======== Given records
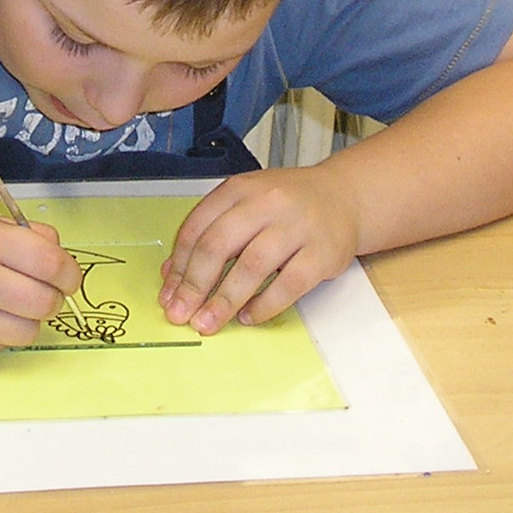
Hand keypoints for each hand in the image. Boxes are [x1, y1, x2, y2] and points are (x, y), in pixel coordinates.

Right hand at [0, 204, 80, 352]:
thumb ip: (21, 235)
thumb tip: (58, 255)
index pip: (50, 263)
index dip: (69, 271)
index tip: (68, 273)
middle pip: (45, 301)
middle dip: (54, 295)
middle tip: (45, 286)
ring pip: (29, 331)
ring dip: (32, 317)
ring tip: (16, 300)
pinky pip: (3, 344)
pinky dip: (6, 330)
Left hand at [160, 167, 360, 332]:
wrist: (343, 196)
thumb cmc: (287, 205)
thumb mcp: (245, 204)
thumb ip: (210, 232)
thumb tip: (174, 276)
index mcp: (239, 189)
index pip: (197, 228)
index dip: (179, 266)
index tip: (169, 294)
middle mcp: (266, 203)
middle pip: (219, 245)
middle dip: (195, 285)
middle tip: (182, 314)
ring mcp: (297, 226)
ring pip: (252, 266)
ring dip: (225, 300)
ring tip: (209, 322)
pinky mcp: (323, 252)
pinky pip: (289, 284)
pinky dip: (265, 305)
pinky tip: (248, 316)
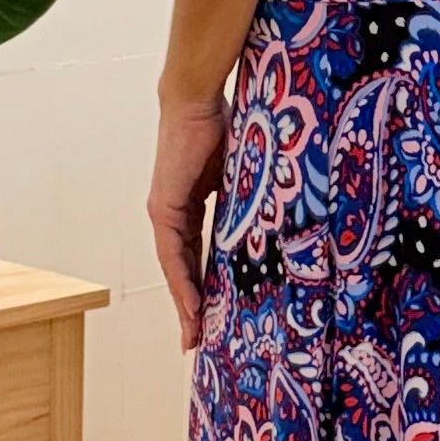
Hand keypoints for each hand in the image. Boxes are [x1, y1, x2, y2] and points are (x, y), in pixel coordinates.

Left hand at [147, 92, 229, 347]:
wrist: (196, 100)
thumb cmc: (225, 125)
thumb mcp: (243, 175)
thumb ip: (248, 200)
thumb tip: (276, 220)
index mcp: (190, 205)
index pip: (196, 255)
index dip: (203, 286)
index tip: (213, 315)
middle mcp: (172, 213)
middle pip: (182, 269)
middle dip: (192, 307)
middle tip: (200, 340)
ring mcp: (164, 212)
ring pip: (175, 268)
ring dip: (185, 303)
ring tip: (196, 333)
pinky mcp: (162, 209)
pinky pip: (172, 255)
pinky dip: (182, 282)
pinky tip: (192, 306)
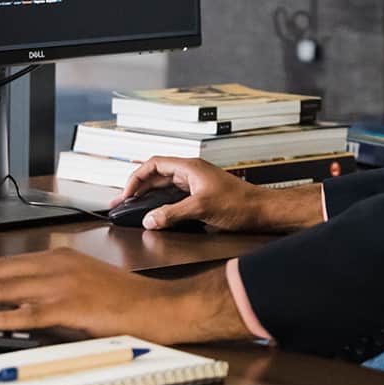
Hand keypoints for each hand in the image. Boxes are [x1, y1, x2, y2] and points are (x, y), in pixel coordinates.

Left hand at [0, 247, 250, 343]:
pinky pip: (26, 312)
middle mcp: (54, 265)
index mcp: (55, 258)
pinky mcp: (70, 306)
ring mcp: (62, 284)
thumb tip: (6, 302)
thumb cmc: (120, 300)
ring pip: (3, 290)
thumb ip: (44, 287)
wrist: (156, 307)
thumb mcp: (77, 284)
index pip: (0, 266)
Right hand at [111, 157, 322, 232]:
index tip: (126, 192)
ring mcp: (196, 184)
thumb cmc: (239, 204)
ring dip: (148, 196)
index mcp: (190, 167)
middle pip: (156, 175)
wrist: (262, 211)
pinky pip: (174, 196)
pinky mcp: (200, 196)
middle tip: (122, 202)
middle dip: (137, 188)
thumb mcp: (201, 209)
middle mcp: (191, 172)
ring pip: (164, 186)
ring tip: (133, 207)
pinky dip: (161, 203)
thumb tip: (149, 220)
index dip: (136, 177)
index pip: (154, 164)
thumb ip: (172, 214)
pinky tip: (155, 213)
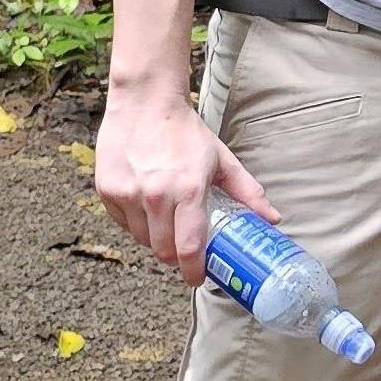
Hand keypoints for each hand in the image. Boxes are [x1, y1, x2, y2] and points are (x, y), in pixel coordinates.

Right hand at [94, 86, 276, 278]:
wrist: (145, 102)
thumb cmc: (185, 131)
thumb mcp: (221, 159)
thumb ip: (247, 192)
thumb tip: (272, 219)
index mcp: (188, 190)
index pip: (189, 249)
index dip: (194, 271)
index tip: (198, 278)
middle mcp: (156, 196)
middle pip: (162, 251)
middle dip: (174, 258)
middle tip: (183, 252)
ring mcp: (128, 194)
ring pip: (141, 239)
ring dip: (155, 239)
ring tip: (166, 221)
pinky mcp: (108, 190)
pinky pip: (123, 223)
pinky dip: (135, 222)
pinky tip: (146, 206)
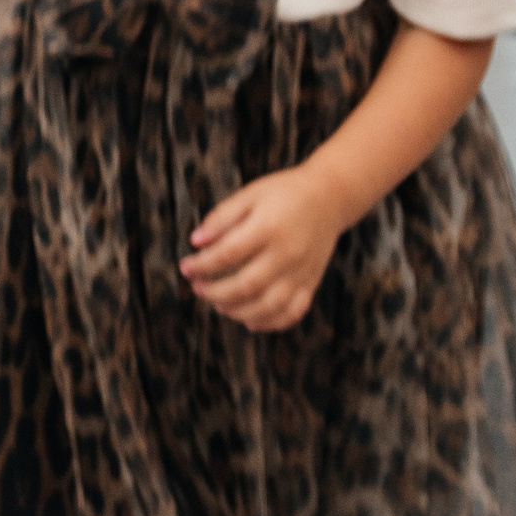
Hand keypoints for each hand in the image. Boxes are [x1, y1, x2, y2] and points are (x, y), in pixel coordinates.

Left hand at [181, 166, 346, 333]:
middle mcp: (287, 253)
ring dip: (238, 311)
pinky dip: (271, 323)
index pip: (228, 254)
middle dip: (215, 292)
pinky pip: (292, 312)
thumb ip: (222, 217)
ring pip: (268, 305)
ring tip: (219, 304)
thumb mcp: (250, 194)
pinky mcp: (311, 283)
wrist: (329, 197)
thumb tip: (195, 241)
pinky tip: (250, 322)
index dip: (202, 265)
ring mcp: (301, 272)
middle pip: (246, 285)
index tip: (185, 267)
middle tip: (198, 288)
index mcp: (269, 227)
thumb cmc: (283, 193)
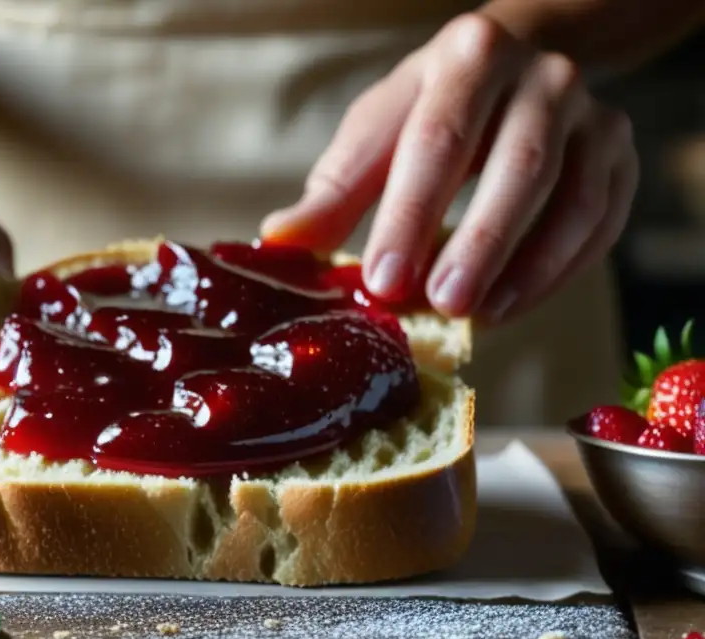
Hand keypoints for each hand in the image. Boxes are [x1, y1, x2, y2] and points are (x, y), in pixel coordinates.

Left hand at [261, 13, 637, 321]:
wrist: (514, 67)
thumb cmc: (429, 111)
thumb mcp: (377, 133)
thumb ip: (334, 189)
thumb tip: (279, 241)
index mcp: (467, 59)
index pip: (438, 142)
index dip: (410, 216)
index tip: (383, 281)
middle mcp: (542, 76)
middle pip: (518, 168)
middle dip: (478, 244)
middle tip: (441, 306)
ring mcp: (593, 114)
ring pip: (572, 198)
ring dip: (528, 267)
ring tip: (479, 317)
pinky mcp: (621, 154)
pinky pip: (602, 222)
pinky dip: (560, 271)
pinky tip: (513, 305)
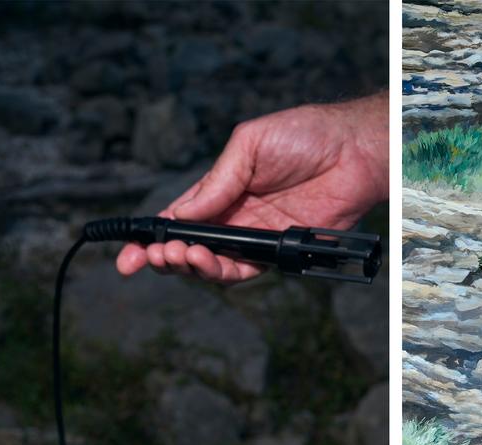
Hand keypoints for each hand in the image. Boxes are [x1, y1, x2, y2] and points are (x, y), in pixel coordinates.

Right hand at [117, 90, 387, 283]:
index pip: (179, 218)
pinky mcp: (279, 252)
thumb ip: (217, 181)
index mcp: (222, 190)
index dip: (152, 237)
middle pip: (190, 247)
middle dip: (163, 257)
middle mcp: (235, 218)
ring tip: (178, 256)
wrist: (353, 152)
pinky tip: (206, 260)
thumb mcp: (249, 144)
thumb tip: (183, 214)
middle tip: (149, 259)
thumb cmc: (306, 136)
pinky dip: (222, 270)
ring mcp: (256, 237)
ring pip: (213, 264)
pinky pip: (245, 270)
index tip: (128, 252)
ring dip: (190, 265)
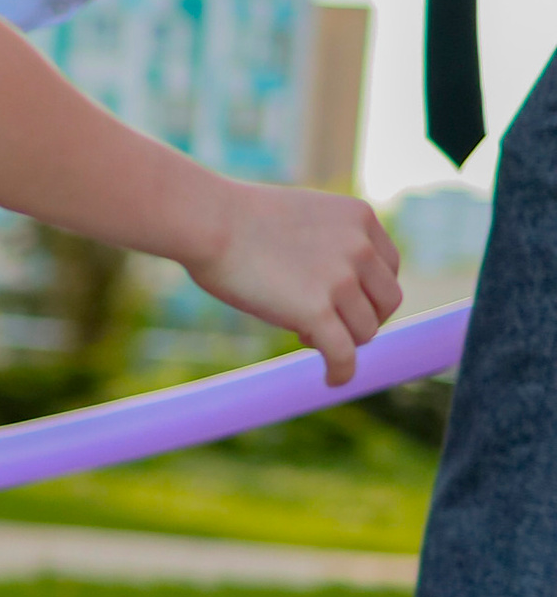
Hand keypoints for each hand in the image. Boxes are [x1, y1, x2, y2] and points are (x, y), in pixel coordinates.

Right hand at [190, 186, 401, 384]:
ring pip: (365, 331)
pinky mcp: (316, 313)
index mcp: (360, 218)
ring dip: (341, 340)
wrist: (208, 221)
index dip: (368, 291)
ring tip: (303, 335)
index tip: (344, 301)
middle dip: (362, 317)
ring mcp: (340, 280)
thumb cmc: (238, 218)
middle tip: (330, 323)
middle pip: (386, 302)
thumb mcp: (303, 217)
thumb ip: (330, 242)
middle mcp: (360, 247)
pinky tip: (332, 380)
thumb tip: (338, 284)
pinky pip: (343, 355)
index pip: (389, 268)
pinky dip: (342, 373)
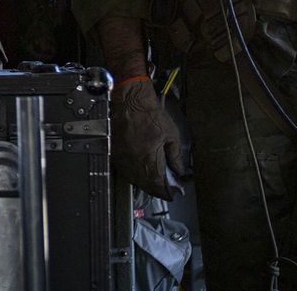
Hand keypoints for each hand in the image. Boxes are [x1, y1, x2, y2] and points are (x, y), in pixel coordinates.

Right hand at [111, 78, 185, 199]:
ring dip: (146, 184)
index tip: (173, 194)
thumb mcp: (171, 134)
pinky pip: (126, 172)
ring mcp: (123, 159)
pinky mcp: (116, 154)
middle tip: (166, 189)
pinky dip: (135, 176)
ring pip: (135, 180)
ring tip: (156, 182)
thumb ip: (175, 156)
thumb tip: (180, 172)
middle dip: (157, 189)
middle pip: (146, 185)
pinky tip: (142, 173)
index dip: (166, 192)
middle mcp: (134, 162)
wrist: (131, 102)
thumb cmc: (152, 115)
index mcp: (149, 158)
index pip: (158, 184)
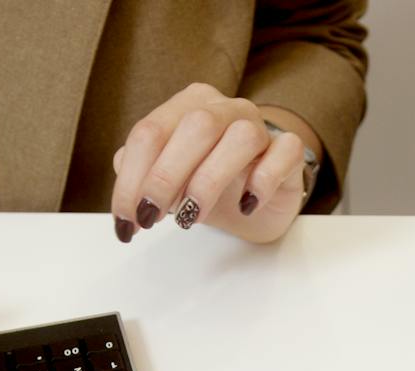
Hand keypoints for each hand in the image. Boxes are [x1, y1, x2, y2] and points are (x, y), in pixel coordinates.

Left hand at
================
→ Task prompt
A verbatim copy of the listing is required, with all pictures left out.

→ Your solution
Hand keypoints for each hand in the image. Boxes are [x1, y1, x2, y2] and points are (x, y), in pixel coordinates.

Right hand at [0, 204, 80, 352]:
thumb ip: (21, 235)
thumb tip: (58, 255)
index pip: (50, 263)
index dip: (69, 271)
index tip: (68, 273)
middle pip: (45, 301)
middle dip: (54, 295)
middle tip: (45, 286)
ring pip: (29, 331)
ring dip: (32, 317)
ring tip: (16, 300)
pinky pip: (3, 344)
pinky dip: (6, 330)
Left hand at [160, 167, 360, 332]:
wrist: (343, 196)
thumb cmc: (287, 205)
thumb mcp: (245, 204)
thumb ip: (210, 232)
thumb tip: (174, 276)
index mcp: (239, 189)
index pip: (197, 228)
index dip: (179, 266)
index tip: (169, 294)
middle mcp: (266, 203)
middle pip: (219, 245)
middle dip: (195, 285)
middle tip: (182, 314)
ring mcp: (297, 226)
ring pip: (252, 266)
ring dip: (225, 300)
ring tip: (209, 322)
pinky mcp: (323, 252)
pinky pip: (289, 284)
pinky dip: (265, 305)
pinky tip: (248, 316)
Hand keypoints for each hand in the image. Boxes are [x1, y1, x2, y2] and points are (x, y), in pixel coordinates.

Left hand at [147, 92, 229, 347]:
wrist: (196, 100)
thumb cmc: (225, 125)
thumb mcp: (243, 175)
thumb ip: (248, 200)
thumb tip: (276, 220)
index mcp: (190, 205)
index pip: (196, 255)
index dip: (203, 286)
index tip: (213, 315)
middle mcp: (172, 213)
middle pip: (182, 269)
middle dip: (192, 307)
middle tip: (200, 340)
ring mcp: (164, 212)
ring pip: (175, 268)
ring dip: (185, 303)
ring tip: (196, 333)
pinky mcp: (162, 209)
pinky pip: (172, 255)
pinky dip: (182, 282)
pinky tip: (192, 306)
Hand keypoints for each hand in the image. Boxes are [x1, y1, x2, y2] and points are (x, y), in pixel coordinates.

Left hand at [0, 247, 250, 343]:
pinky pip: (26, 312)
middle mcp: (54, 265)
index mcp: (55, 258)
pinky mcp: (70, 306)
ring mcp: (62, 284)
thumb tip: (6, 302)
thumb cmc: (120, 300)
ring pip: (3, 290)
thumb ip: (44, 287)
wrist: (156, 307)
thumb mcp: (77, 284)
index pip: (0, 266)
Right hand at [111, 157, 322, 232]:
index tip: (126, 192)
ring mcp: (196, 184)
thumb cmc: (239, 204)
ring dip: (148, 196)
index mcp: (190, 167)
middle pip: (156, 175)
wrist: (262, 211)
pinky pip: (174, 196)
pinky mcp: (200, 196)
middle tip: (122, 202)
middle dip: (137, 188)
thumb mcp: (201, 209)
middle mcp: (191, 172)
ring pip: (164, 186)
ring tip: (133, 207)
pinky dip: (161, 203)
thumb tip: (149, 220)
index dip: (136, 177)
index pip: (154, 164)
thumb ip: (172, 214)
pinky tip: (155, 213)
Hand keypoints for each hand in the image. Boxes are [x1, y1, x2, y2] and points are (x, y), in pixel coordinates.

Right hand at [94, 86, 276, 278]:
wrist: (145, 102)
thumb cmc: (185, 131)
thumb mcp: (221, 159)
thumb ip: (247, 192)
thumb tip: (272, 219)
index mcp: (188, 190)
index pip: (189, 249)
index dip: (194, 271)
index tip: (198, 278)
middle mcp: (156, 196)
middle pip: (162, 251)
middle dip: (174, 258)
middle tip: (183, 252)
ring mcp: (128, 194)
ring pip: (141, 239)
ring dip: (155, 239)
ring tip: (166, 221)
pinky mcp: (108, 190)
pinky pip: (123, 223)
pinky dip: (135, 222)
pinky tip: (146, 206)
Hand keypoints for each hand in the image. Boxes are [x1, y1, x2, y2] and points are (x, y), in pixel coordinates.

Left hand at [181, 166, 346, 333]:
middle mcp: (287, 253)
ring dip: (238, 311)
pinky dip: (271, 323)
index pip: (228, 254)
middle dip: (215, 292)
pinky pip: (292, 312)
thumb ip: (222, 217)
ring pip: (268, 305)
ring tip: (219, 304)
thumb mcp: (250, 194)
pinky mcp: (311, 283)
wrist: (329, 197)
thumb tip: (195, 241)
pinky tip: (250, 322)
index dip: (202, 265)
ring mcp: (301, 272)
middle pip: (246, 285)
index tip: (185, 267)
middle tip: (198, 288)
index mcp: (269, 227)
thumb cmc: (283, 193)
Hand keypoints for each hand in the image. Boxes are [x1, y1, x2, y2] and points are (x, y), in pixel coordinates.

Left hand at [261, 13, 637, 321]:
wrist: (514, 67)
thumb cmc: (429, 111)
thumb mcp: (377, 133)
thumb ip: (334, 189)
thumb tip: (279, 241)
index mcp: (467, 59)
index pip: (438, 142)
index dip: (410, 216)
index tip: (383, 281)
middle mcp: (542, 76)
middle pip: (518, 168)
middle dip: (478, 244)
middle tip: (441, 306)
ring mcp: (593, 114)
ring pip: (572, 198)
ring dip: (528, 267)
ring tip: (479, 317)
pinky mcp: (621, 154)
pinky pip: (602, 222)
pinky dip: (560, 271)
pinky tip: (513, 305)
Hand keypoints for each hand in the image. Boxes are [x1, y1, x2, y2] and points are (x, y), in pixel coordinates.

Right hand at [117, 90, 387, 283]:
index pip: (179, 218)
pinky mcp: (279, 252)
thumb ip: (217, 181)
index mcp: (222, 190)
index dip: (152, 237)
middle pip: (190, 247)
middle dip: (163, 257)
middle mcp: (235, 218)
ring tip: (178, 256)
wrist: (353, 152)
pinky tip: (206, 260)
thumb mcp: (249, 144)
thumb tip: (183, 214)
middle tip: (149, 259)
thumb cmc: (306, 136)
pinky dip: (222, 270)
ring mcp: (256, 237)
ring pip: (213, 264)
pinky pip: (245, 270)
index tip: (128, 252)
ring dip: (190, 265)
Hand keypoints for each hand in the image. Boxes are [x1, y1, x2, y2] and points are (x, y), in pixel coordinates.

Right hand at [190, 186, 401, 384]:
ring pip: (365, 331)
pinky mcp: (316, 313)
index mcp: (360, 218)
ring dip: (341, 340)
wrist: (208, 221)
index dip: (368, 291)
ring tip: (303, 335)
index tip: (344, 301)
middle dip: (362, 317)
ring mcp: (340, 280)
thumb cmc: (238, 218)
middle tip: (330, 323)
middle pip: (386, 302)
thumb mcp: (303, 217)
thumb ip: (330, 242)
middle mcp: (360, 247)
pinky tip: (332, 380)
thumb tip: (338, 284)
pinky pip: (343, 355)
index pip: (389, 268)
pinky dip: (342, 373)
Hand keypoints for each hand in the image. Boxes are [x1, y1, x2, y2] and points are (x, y), in pixel coordinates.

Right hand at [111, 78, 185, 199]:
ring dip: (146, 184)
index tip: (173, 194)
thumb mcp: (171, 134)
pinky pip: (126, 172)
ring mcp: (123, 159)
pinky mcp: (116, 154)
middle tip: (166, 189)
pinky dip: (135, 176)
ring pip: (135, 180)
ring tip: (156, 182)
thumb ip: (175, 156)
thumb tip: (180, 172)
middle dip: (157, 189)
middle pip: (146, 185)
pinky tip: (142, 173)
index dip: (166, 192)
middle mcp: (134, 162)
wrist: (131, 102)
thumb cmc: (152, 115)
index mcp: (149, 158)
index pip: (158, 184)
Hand keypoints for each hand in the image. Boxes are [x1, y1, x2, y2] and points are (x, y), in pixel coordinates.

Left hand at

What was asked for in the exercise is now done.